<<<<
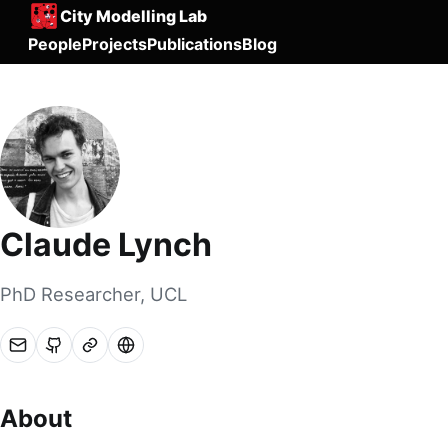
City Modelling Lab
People
Projects
Publications
Blog
Claude Lynch
PhD Researcher, UCL
About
>>>>
▸ Activity
Can you reproduce every line of text from the records above word for word, leaving out the pictures?

▸ Expected answer
City Modelling Lab
People
Projects
Publications
Blog
Claude Lynch
PhD Researcher, UCL
About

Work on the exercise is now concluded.